Elisaldo Carlini - Acho que poderíamos ter centros de tratamento mais eficientes. Qualquer modelo terapêutico no mundo consegue recuperar, em um período de dois anos, 30% dos pacientes. Sem tratá-los, a taxa de recuperação é a mesma: entre 25% e 30%. Para a medicina, melhorar a vida de 25 pessoas já é significativo, mas, do ponto de vista de saúde pública, tratamento - assim como a repressão - não é a melhor solução. Acho que a única maneira eficaz de lidar com as drogas é evitar o uso através da prevenção. Isso tem de ser feito com os jovens. A vida miserável acaba, porém, levando ao abuso dessas substâncias. Para discutir prevenção, o governo precisa pensar claramente como a população vive e quais os problemas que agravam a saúde dela. A única atitude que resolveria a questão é a menos prestigiada pelo governo brasileiro: quase nenhuma verba pública é destinada à prevenção.

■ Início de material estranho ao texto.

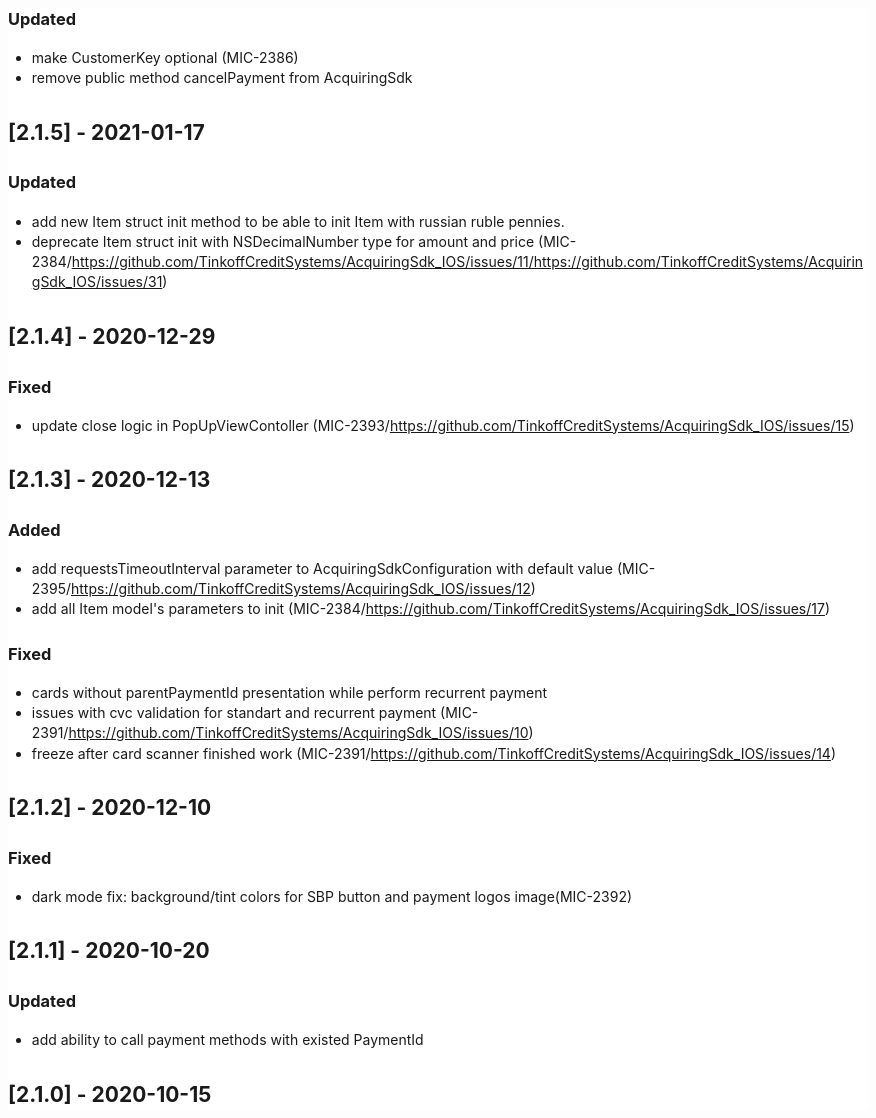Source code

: ### Updated
* make CustomerKey optional (MIC-2386)
* remove public method cancelPayment from AcquiringSdk

## [2.1.5] - 2021-01-17

### Updated
* add new Item struct init method to be able to init Item with russian ruble pennies.
* deprecate Item struct init with NSDecimalNumber type for amount and price
(MIC-2384/https://github.com/TinkoffCreditSystems/AcquiringSdk_IOS/issues/11/https://github.com/TinkoffCreditSystems/AcquiringSdk_IOS/issues/31)

## [2.1.4] - 2020-12-29

### Fixed
* update close logic in PopUpViewContoller (MIC-2393/https://github.com/TinkoffCreditSystems/AcquiringSdk_IOS/issues/15)

## [2.1.3] - 2020-12-13

### Added
* add requestsTimeoutInterval parameter to AcquiringSdkConfiguration with default value (MIC-2395/https://github.com/TinkoffCreditSystems/AcquiringSdk_IOS/issues/12)
* add all Item model's parameters to init (MIC-2384/https://github.com/TinkoffCreditSystems/AcquiringSdk_IOS/issues/17)

### Fixed
* cards without parentPaymentId presentation while perform recurrent payment
* issues with cvc validation for standart and recurrent payment (MIC-2391/https://github.com/TinkoffCreditSystems/AcquiringSdk_IOS/issues/10)
* freeze after card scanner finished work (MIC-2391/https://github.com/TinkoffCreditSystems/AcquiringSdk_IOS/issues/14)

## [2.1.2] - 2020-12-10

### Fixed
* dark mode fix: background/tint colors for SBP button and payment logos image(MIC-2392)

## [2.1.1] - 2020-10-20

### Updated
* add ability to call payment methods with existed PaymentId

## [2.1.0] - 2020-10-15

Alessandra Pereira (Ciência Hoje) - O senhor foi secretário da Vigilância Sanitária de 1995 a 1997 e, ao sair, fez algumas críticas ao órgão. Quais foram as dificuldades enfrentadas e como define sua passagem pela Vigilância?

Elisaldo Carlini - Uma desgraça, devido à inutilidade do esforço dedicado. Propus reformular a classificação dos medicamentos e instaurar o programa de farmacovigilância. Tive total apoio do ministro [da Saúde] Adib Jatene, que me convidou para o cargo. Criamos nesse período um programa de inspeção da indústria farmacêutica brasileira. As dificuldades foram as mais diversas. Durante os dois anos, não consegui gastar nem 20% do orçamento que diziam que a Vigilância Sanitária tinha mas não estava disponível. A Vigilância não tinha sequer um livro técnico. Em 1996, chegamos inclusive a marcar a data de inauguração da Agência Nacional de Vigilância Sanitária, mas, com a saída de Jatene, todos os programas foram abandonados. O ministro incompatibilizou-se com o governo porque ele quis realmente resolver os problemas de saúde do país. No período em que estive na secretaria, muitos interesses foram contrariados. Cassamos a licença de funcionamento de mais de 200 laboratórios. Em alguns lugares ditos laboratórios funcionavam padarias. Nos dois anos anteriores a minha entrada (1993 e 1994), haviam sido feitas 25 inspeções. Nós fizemos mais de mil. A falsificação de medicamentos em 1997 e em 1998 ocorreu em conseqüência da interrupção do programa de inspeção. Agora, felizmente, esses projetos estão voltando. Se a Vigilância Sanitária não tiver certeza da continuidade de programação, é melhor não implantar nenhuma proposta.